Domestic team information
- 1999–2009: Scotland

Career statistics
| Competition | ODI | T20I | FC | LA |
| Matches | 27 | 8 | 10 | 116 |
| Runs scored | 432 | 58 | 380 | 2,060 |
| Batting average | 19.63 | 11.60 | 25.33 | 21.02 |
| 100s/50s | 0/2 | 0/0 | 0/3 | 0/10 |
| Top score | 59 | 46* | 93 | 86* |
| Catches/stumpings | 21/11 | 5/4 | 27/4 | 103/31 |
- Source: CricketArchive, 13 June 2009

= Colin Smith (Scottish cricketer) =

Scottish cricketer (born 1972)

Colin John Ogilvie Smith (born 27 September 1972) is a Scottish cricket player. He is a right-handed batsman and a wicket-keeper.

He made his début for the Scottish cricket team against Surrey on 23 June 1999 and has played for Scotland 119 times in all. This includes three One Day Internationals, his first coming against Pakistan in June 2006. He has also played for Sussex and Warwickshire at second XI level.

Smith is a police officer away from cricket, affectionately known as 'The Big C' he presently works within the Police Scotland "A" Division Divisional Co-ordination Unit alongside one time Shropshire cricketer John Hampson under the command of Andrew Bradnock. This has interfered with his cricket career on occasion. For example, during the 2005 ICC Trophy he missed the semi-final match against Bermuda as he was required for duty during the 31st G8 summit in Scotland.

Smith scored his maiden One Day International half-century against Australia in Scotland's opening game of the 2007 Cricket World Cup, but Scotland still lost by 203 runs.

On 24 June 2009, Smith announced his retirement from international cricket. He finished with 3763 runs with 20 fifties at an average of 23.67 for Scotland. He was then Scotland's most capped wicketkeeper.

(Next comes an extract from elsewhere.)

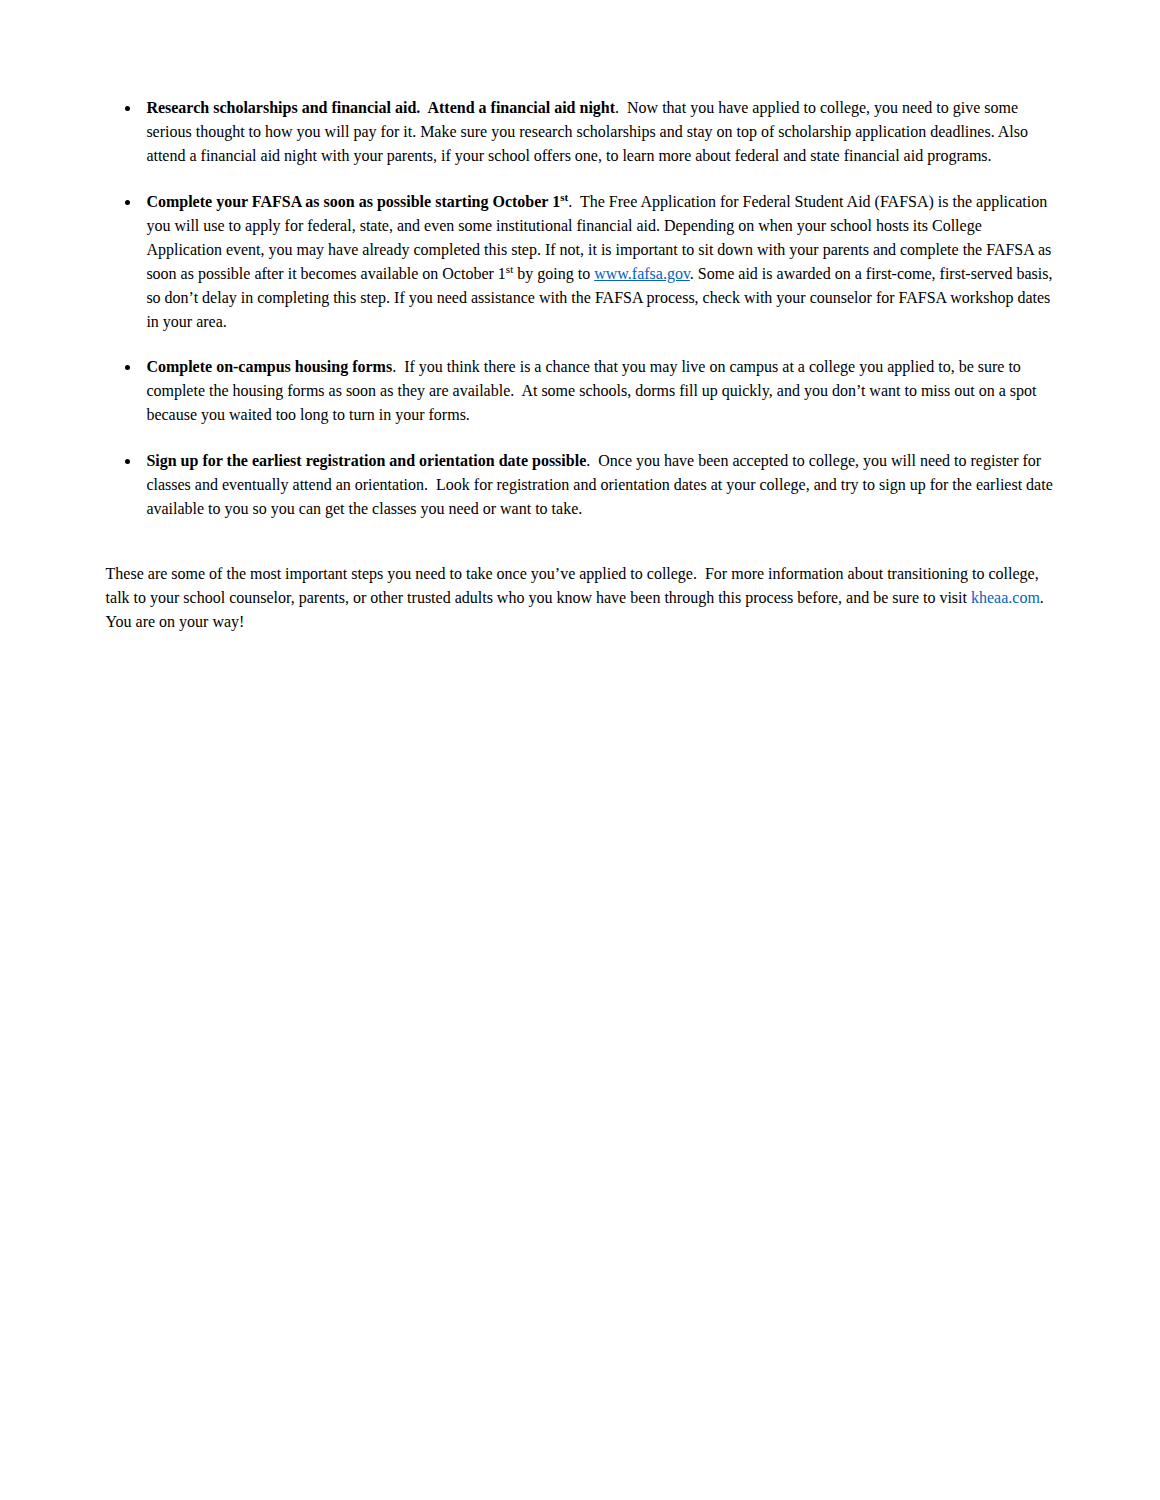Research scholarships and financial aid. Attend a financial aid night. Now that you have applied to college, you need to give some serious thought to how you will pay for it. Make sure you research scholarships and stay on top of scholarship application deadlines. Also attend a financial aid night with your parents, if your school offers one, to learn more about federal and state financial aid programs.
Complete your FAFSA as soon as possible starting October 1st. The Free Application for Federal Student Aid (FAFSA) is the application you will use to apply for federal, state, and even some institutional financial aid. Depending on when your school hosts its College Application event, you may have already completed this step. If not, it is important to sit down with your parents and complete the FAFSA as soon as possible after it becomes available on October 1st by going to www.fafsa.gov. Some aid is awarded on a first-come, first-served basis, so don’t delay in completing this step. If you need assistance with the FAFSA process, check with your counselor for FAFSA workshop dates in your area.
Complete on-campus housing forms. If you think there is a chance that you may live on campus at a college you applied to, be sure to complete the housing forms as soon as they are available. At some schools, dorms fill up quickly, and you don’t want to miss out on a spot because you waited too long to turn in your forms.
Sign up for the earliest registration and orientation date possible. Once you have been accepted to college, you will need to register for classes and eventually attend an orientation. Look for registration and orientation dates at your college, and try to sign up for the earliest date available to you so you can get the classes you need or want to take.
These are some of the most important steps you need to take once you’ve applied to college. For more information about transitioning to college, talk to your school counselor, parents, or other trusted adults who you know have been through this process before, and be sure to visit kheaa.com. You are on your way!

Smith and business partner Neil MacRae are owners of "Legends" cricket equipment company which designed and distributes the "Katchet". The Katchet is a fielding aid which mirrors random deflections encountered when the ball deviates after hitting the bat or wicket. His grandfather, John Mortimer, also played first-class cricket for Scotland.